“It wasn’t my fault, so there’s nothing I can really do. It’s just not my weekend.
“A little bit unlucky yesterday with the wind and unlucky today … Out of my control. Tough one. Of course it’s frustrating. It hurts a bit for sure in a championship point of view. It’s a lot of points to lose so quickly and so easily. There’s nothing I can control now, so I’ll just take it on the chin and move on.”
Lando Norris was putting a brave face on his retirement from the Dutch Grand Prix, but while the puff of smoke from his McLaren can’t be taken to represent his championship hopes, it certainly allowed Oscar Piastri to pull into the distance both literally and figuratively.
The gap had been nine points heading into the Zandvoort weekend, and Norris looked every bit the match for Piastri but did not quite get the job done in qualifying. Whether that was wind-affected on Saturday or not, he had put the pressure on his teammate throughout without being able to make a move, and the tiny margins that separated the pair on Saturday was set to be the defining factor of the race weekend.
And then the one thing that McLaren didn’t want to happen this year, happened.
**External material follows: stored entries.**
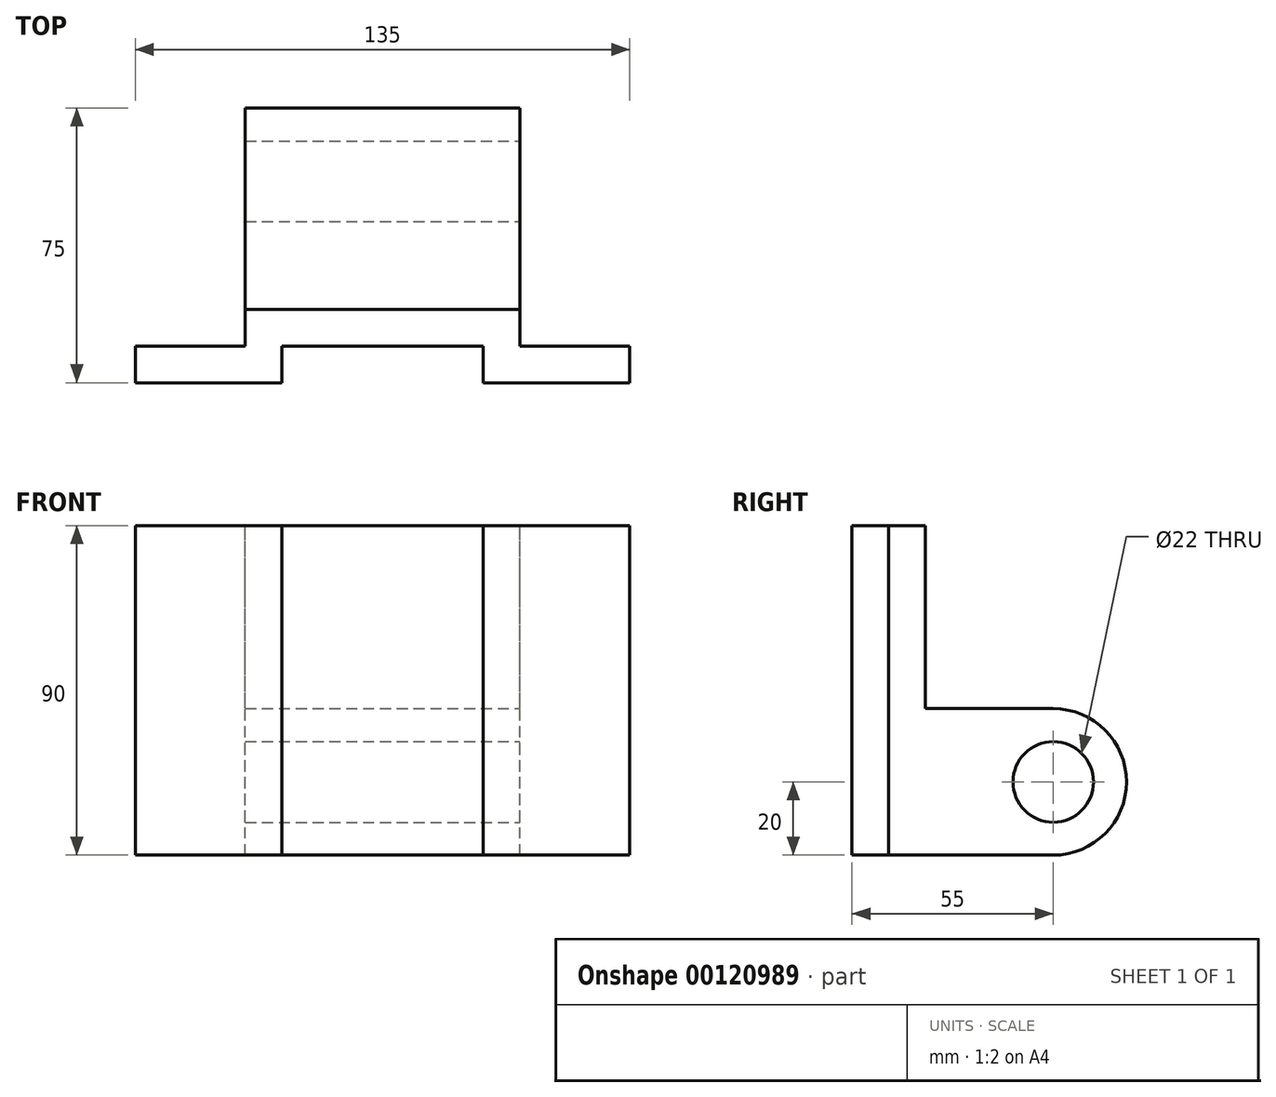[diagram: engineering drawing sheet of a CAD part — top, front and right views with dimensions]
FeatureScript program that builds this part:
annotation { "Feature Type Name" : "Feature", "Feature Type Description" : "" }
export const myFeature = defineFeature(function(context is Context, id is Id, definition is map)
    precondition{}
    {
        {
            var Q0;
            Q0=qCreatedBy(makeId("Top.planeOp"),FACE);
            var sketch = newSketch(context, id + "F0", { "sketchPlane" : qUnion([Q0])});
            skLineSegment(sketch, "E0.bottom", {"start": v(0, 0) * mm, "end": v(135, 0) * mm});
            skLineSegment(sketch, "E0.top", {"start": v(0, -10) * mm, "end": v(135, -10) * mm});
            skLineSegment(sketch, "E0.left", {"start": v(0, 0) * mm, "end": v(0, -10) * mm});
            skLineSegment(sketch, "E0.right", {"start": v(135, 0) * mm, "end": v(135, -10) * mm});
            skSolve(sketch);
        }
        {
            var Q0;
            Q0=makeQuery(id+"F0.imprint","IMPRINT",FACE,{"disambiguationData":[TD([[makeQuery(id+"F0.imprint","IMPRINT",EDGE,{"derivedFrom":sQuery(id+"F0.wireOp",EDGE,"E0.bottom")}),-1.0]])]});
            extrude(context, id + "F1", {"entities" : qUnion([Q0]), "depth" : 90 * mm});
        }
        {
            var Q0;
            Q0=qCreatedBy(makeId("Front.planeOp"),FACE);
            var sketch = newSketch(context, id + "F2", { "sketchPlane" : qUnion([Q0])});
            skLineSegment(sketch, "E1.bottom", {"start": v(105, 0) * mm, "end": v(30, 0) * mm});
            skLineSegment(sketch, "E1.top", {"start": v(105, 90) * mm, "end": v(30, 90) * mm});
            skLineSegment(sketch, "E1.left", {"start": v(105, 0) * mm, "end": v(105, 90) * mm});
            skLineSegment(sketch, "E1.right", {"start": v(30, 0) * mm, "end": v(30, 90) * mm});
            skSolve(sketch);
        }
        {
            var Q0;
            Q0=makeQuery(id+"F2.imprint","IMPRINT",FACE,{"disambiguationData":[TD([[makeQuery(id+"F2.imprint","IMPRINT",EDGE,{"derivedFrom":sQuery(id+"F2.wireOp",EDGE,"E1.bottom")}),-1.0]])]});
            extrude(context, id + "F3", {"entities" : qUnion([Q0]), "operationType" : NewBodyOperationType.ADD, "oppositeDirection" : true, "depth" : 10 * mm});
        }
        {
            var Q0;
            Q0=makeQuery(id+"F3.boolean.opBoolean","MERGE",FACE,{"derivedFrom":[makeQuery(id+"F1.opExtrude","CAP_FACE",FACE,{"disambiguationData":[OSD([sQuery(id+"F0.wireOp",EDGE,"E0.bottom"),sQuery(id+"F0.wireOp",EDGE,"E0.top"),sQuery(id+"F0.wireOp",EDGE,"E0.left"),sQuery(id+"F0.wireOp",EDGE,"E0.right")])],"isStart":false}),makeQuery(id+"F3.opExtrude","SWEPT_FACE",FACE,{"disambiguationData":[OSD([sQuery(id+"F2.wireOp",EDGE,"E1.top")])]})]});
            var sketch = newSketch(context, id + "F4", { "sketchPlane" : qUnion([Q0])});
            skLineSegment(sketch, "E2.bottom", {"start": v(40, -10) * mm, "end": v(95, -10) * mm});
            skLineSegment(sketch, "E2.left", {"start": v(40, -10) * mm, "end": v(40, 0) * mm});
            skLineSegment(sketch, "E2.right", {"start": v(95, -10) * mm, "end": v(95, 0) * mm});
            skLineSegment(sketch, "E3", {"start": v(40, 0) * mm, "end": v(95, 0) * mm});
            skSolve(sketch);
        }
        {
            var Q0;
            Q0=makeQuery(id+"F4.imprint","IMPRINT",FACE,{"disambiguationData":[TD([[makeQuery(id+"F4.imprint","IMPRINT",EDGE,{"derivedFrom":sQuery(id+"F4.wireOp",EDGE,"E2.bottom")}),1.0]])]});
            extrude(context, id + "F5", {"entities" : qUnion([Q0]), "operationType" : NewBodyOperationType.REMOVE, "endBound" : BoundingType.THROUGH_ALL, "oppositeDirection" : true, "depth" : 25 * mm});
        }
        {
            var Q0;
            Q0=makeQuery(id+"F3.opExtrude","SWEPT_FACE",FACE,{"disambiguationData":[OSD([sQuery(id+"F2.wireOp",EDGE,"E1.left")])]});
            var sketch = newSketch(context, id + "F6", { "sketchPlane" : qUnion([Q0])});
            skLineSegment(sketch, "E4.bottom", {"start": v(10, 0) * mm, "end": v(45, 0) * mm});
            skLineSegment(sketch, "E4.top", {"start": v(10, 40) * mm, "end": v(45, 40) * mm});
            skLineSegment(sketch, "E4.left", {"start": v(10, 0) * mm, "end": v(10, 40) * mm});
            skArc(sketch, "E5", {"start": v(45, 0) * mm, "mid": v(65, 20) * mm, "end": v(45, 40) * mm});
            skSolve(sketch);
        }
        {
            var Q0;
            Q0=makeQuery(id+"F6.imprint","IMPRINT",FACE,{"disambiguationData":[TD([[makeQuery(id+"F6.imprint","IMPRINT",EDGE,{"derivedFrom":sQuery(id+"F6.wireOp",EDGE,"E4.bottom")}),1.0]])]});
            extrude(context, id + "F7", {"entities" : qUnion([Q0]), "operationType" : NewBodyOperationType.ADD, "oppositeDirection" : true, "depth" : 75 * mm});
        }
        {
            var Q0;
            Q0=makeQuery(id+"F7.boolean.opBoolean","MERGE",FACE,{"derivedFrom":[makeQuery(id+"F3.opExtrude","SWEPT_FACE",FACE,{"disambiguationData":[OSD([sQuery(id+"F2.wireOp",EDGE,"E1.left")])]}),makeQuery(id+"F7.opExtrude","CAP_FACE",FACE,{"disambiguationData":[OSD([sQuery(id+"F6.wireOp",EDGE,"E4.bottom"),sQuery(id+"F6.wireOp",EDGE,"E4.top"),sQuery(id+"F6.wireOp",EDGE,"E4.left"),sQuery(id+"F6.wireOp",EDGE,"E5")])],"isStart":true})]});
            var sketch = newSketch(context, id + "F8", { "sketchPlane" : qUnion([Q0])});
            skSolve(sketch);
        }
        {
            var Q0;
            {var subQ0=sQuery(id+"F2.wireOp",EDGE,"E1.left");Q0=makeQuery(id+"F8.imprint","IMPRINT",FACE,{"disambiguationData":[TD([[makeQuery(id+"F8.imprint","IMPRINT",EDGE,{"derivedFrom":makeQuery(id+"F3.opExtrude","CAP_EDGE",EDGE,{"disambiguationData":[OSD([subQ0])],"isStart":true})}),-1.0]])]});}
            var sketch = newSketch(context, id + "F9", { "sketchPlane" : qUnion([Q0])});
            skPoint(sketch, "E6", {"position": v(45, 20) * mm});
            skSolve(sketch);
        }
        {
            var Q0;
            Q0=sQuery(id+"F9.wireOp",VERTEX,"E6");
            var Q1;
            Q1=makeQuery(id+"F1.opExtrude","SWEPT_BODY",BODY,{"disambiguationData":[OSD([sQuery(id+"F0.wireOp",EDGE,"E0.bottom"),sQuery(id+"F0.wireOp",EDGE,"E0.top"),sQuery(id+"F0.wireOp",EDGE,"E0.left"),sQuery(id+"F0.wireOp",EDGE,"E0.right")])]});
            hole(context, id + "F10", {"style" : HoleStyle.SIMPLE, "endStyle" : HoleEndStyle.THROUGH, "holeDiameter" : 22 * mm, "locations" : qUnion([Q0]), "scope" : qUnion([Q1]), "isTappedThrough" : true});
        }
    });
Something outside the driver’s control cost one of its two contenders a major haul of points.
“Reliability has been a strong point at McLaren for a long time,” McLaren team principal Andrea Stella said. “We have had today what looks like a technical reliability problem, which is always disappointing, but I would say that is even more inconvenient because it affects a situation in which we, as a team, wanted to stay as neutral as possible in what is the driver’s individual quest in the drivers’ championship.
“So it’s not ideal that we had a problem with the car, but that’s what it is.
The whole team will process this, trying to learn, reviewing the problem, fixing it and making sure that this is not a factor anymore for the future, not only for the reminder of the championship, even if obviously this is the main focus for the moment.”

Will Norris have to take a more aggressive approach now the gap has widened? Joe Portlock/Getty Images
It’s a compliment to McLaren that the failure came as such a surprise, and also a compliment to both drivers that it carries such weight. Norris and Piastri have been so closely matched that since the wet-weather chaos of Melbourne, the biggest points swing between the two was 13 in Saudi Arabia, where Norris recovered to fourth and Piastri won.
Over the past four rounds the biggest difference was eight – courtesy of Piastri finishing one place ahead in the Sprint as well as the main race in Belgium – so the 25-point gain for the leader on Sunday in Zandvoort is akin to the return over roughly three race weekends on recent form.
“The only thing I can do is try to win every race,” Norris says of how it impacts his title hopes. “That’s going to be difficult, but I’ll make sure I give it everything I can.
“I thought obviously this weekend was good. It wasn’t ever by much and I didn’t lose out by much in quali, but I felt always pretty on top of things and a couple of little areas to improve on. If it wasn’t for a little gust of wind down the start finish yesterday, I’d be on pole. I’m sure the race would have looked a bit different today.